We have a container cluster with mode: Autopilot running in GKE.
We are currently receiving errors in a short window when performing a "blue/green"-deployment from Jenkins.
When we switch the service to the new deployment there is a window under 100ms that will generate the following error.
<html><head>
<meta http-equiv="content-type" content="text/html;charset=utf-8">
<title>502 Server Error</title>
</head>
<body text=#000000 bgcolor=#ffffff>
<h1>Error: Server Error</h1>
<h2>The server encountered a temporary error and could not complete your request.<p>Please try again in 30 seconds.</h2>
<h2></h2>
</body></html>
I assume that this is because one of the pods are not started yet, but still starts routing traffic to the deployment.

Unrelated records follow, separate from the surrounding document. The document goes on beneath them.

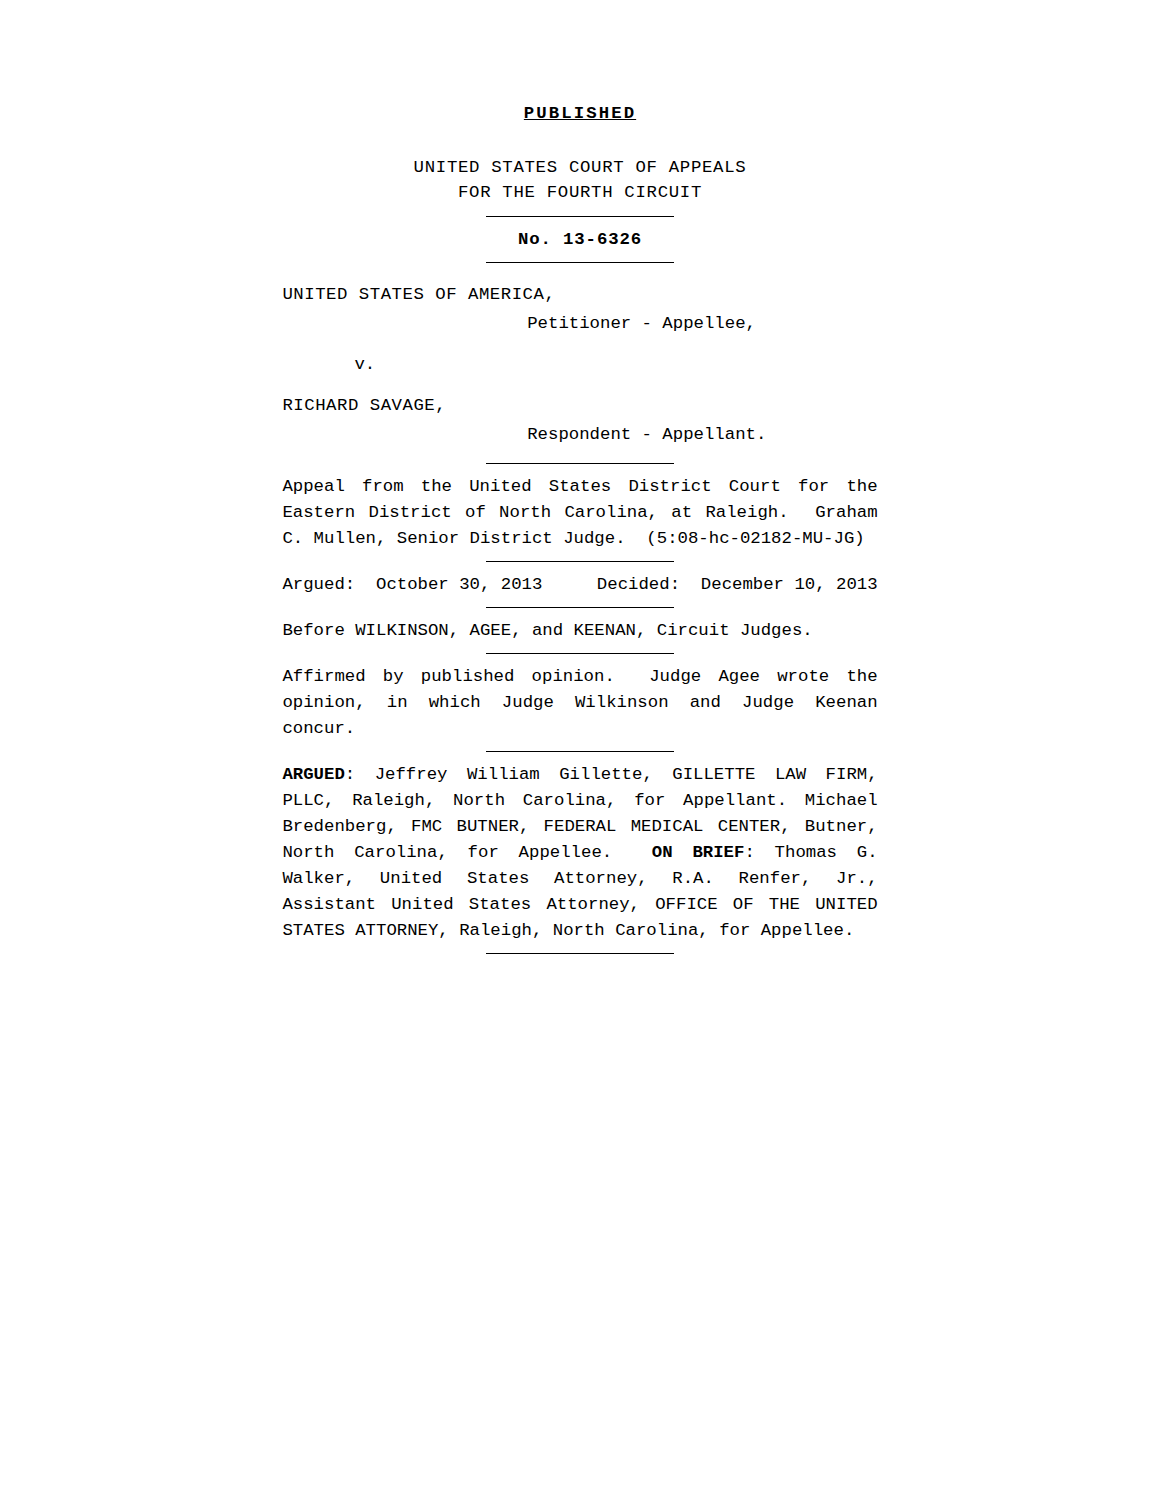PUBLISHED
UNITED STATES COURT OF APPEALS
FOR THE FOURTH CIRCUIT
No. 13-6326
UNITED STATES OF AMERICA,
Petitioner - Appellee,
v.
RICHARD SAVAGE,
Respondent - Appellant.
Appeal from the United States District Court for the Eastern District of North Carolina, at Raleigh. Graham C. Mullen, Senior District Judge. (5:08-hc-02182-MU-JG)
Argued: October 30, 2013 Decided: December 10, 2013
Before WILKINSON, AGEE, and KEENAN, Circuit Judges.
Affirmed by published opinion. Judge Agee wrote the opinion, in which Judge Wilkinson and Judge Keenan concur.
ARGUED: Jeffrey William Gillette, GILLETTE LAW FIRM, PLLC, Raleigh, North Carolina, for Appellant. Michael Bredenberg, FMC BUTNER, FEDERAL MEDICAL CENTER, Butner, North Carolina, for Appellee. ON BRIEF: Thomas G. Walker, United States Attorney, R.A. Renfer, Jr., Assistant United States Attorney, OFFICE OF THE UNITED STATES ATTORNEY, Raleigh, North Carolina, for Appellee.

We check that the deployment is rolled out after the deployment is created like this.
With the Jenkins plugin: https://github.com/jenkinsci/google-kubernetes-engine-plugin
We have the verifyDeployments attribute set to true.
step([
$class: 'KubernetesEngineBuilder',
projectId: env.PROJECT_ID,
clusterName: env.CLUSTER_NAME,
namespace: env.NAMESPACE,
location: env.CLUSTER_LOCATION,
manifestPattern: './apps/app/deployments/green.yaml',
credentialsId: env.APP_CREDENTIALS_ID,
verifyDeployments: true
])
We also included a second check to really verify that the deployment is rolled out.
Apparently the Jenkins plugin doesn't seem to do this very reliably.
kubectl rollout status deployment app-deployment --namespace app-namespace --watch --timeout=5m
We also noticed that it may occur that the deployment can error and a service is created anyway a subsequent step, which will crash the application, but this is another case we need to figure out how to solve, probably related to the Jenkins plugin.
Our deployment YAML looks like this:
apiVersion: apps/v1
kind: Deployment
metadata:
name: app-blue
namespace: app
labels: {app.kubernetes.io/managed-by: graphite-jenkins-gke}
spec:
progressDeadlineSeconds: 600
replicas: 3
selector:
matchLabels: {app: app-blue}
template:
metadata:
labels: {app: app-blue}
spec:
automountServiceAccountToken: true
containers:
image: eu.gcr.io/container-registry-project/app:latest
imagePullPolicy: Always
name: app
ports:
- {containerPort: 8080, name: http, protocol: TCP}
livenessProbe:
httpGet:
path: /health
port: 8080
initialDelaySeconds: 15
periodSeconds: 10
readinessProbe:
httpGet:
path: /
port: 8080
initialDelaySeconds: 15
periodSeconds: 5
resources:
limits: {cpu: 500m, ephemeral-storage: 1Gi, memory: 512Mi}
requests: {cpu: 500m, ephemeral-storage: 1Gi, memory: 512Mi}
securityContext:
allowPrivilegeEscalation: false
capabilities:
drop: [NET_RAW]
privileged: false
readOnlyRootFilesystem: false
runAsNonRoot: false
restartPolicy: Always
schedulerName: default-scheduler
serviceAccount: app
serviceAccountName: app
Our service YAML looks like this:
apiVersion: v1
kind: Service
metadata:
name: app-service
namespace: app
spec:
selector:
app: app-blue
ports:
- protocol: TCP
port: 80
targetPort: 8080
We simply switch the selector - app: in the service, to the app-blue or the app-green deployment to switch to the new deployment, but always get a small window of errors when doing this, anyone have any idea what we're doing wrong?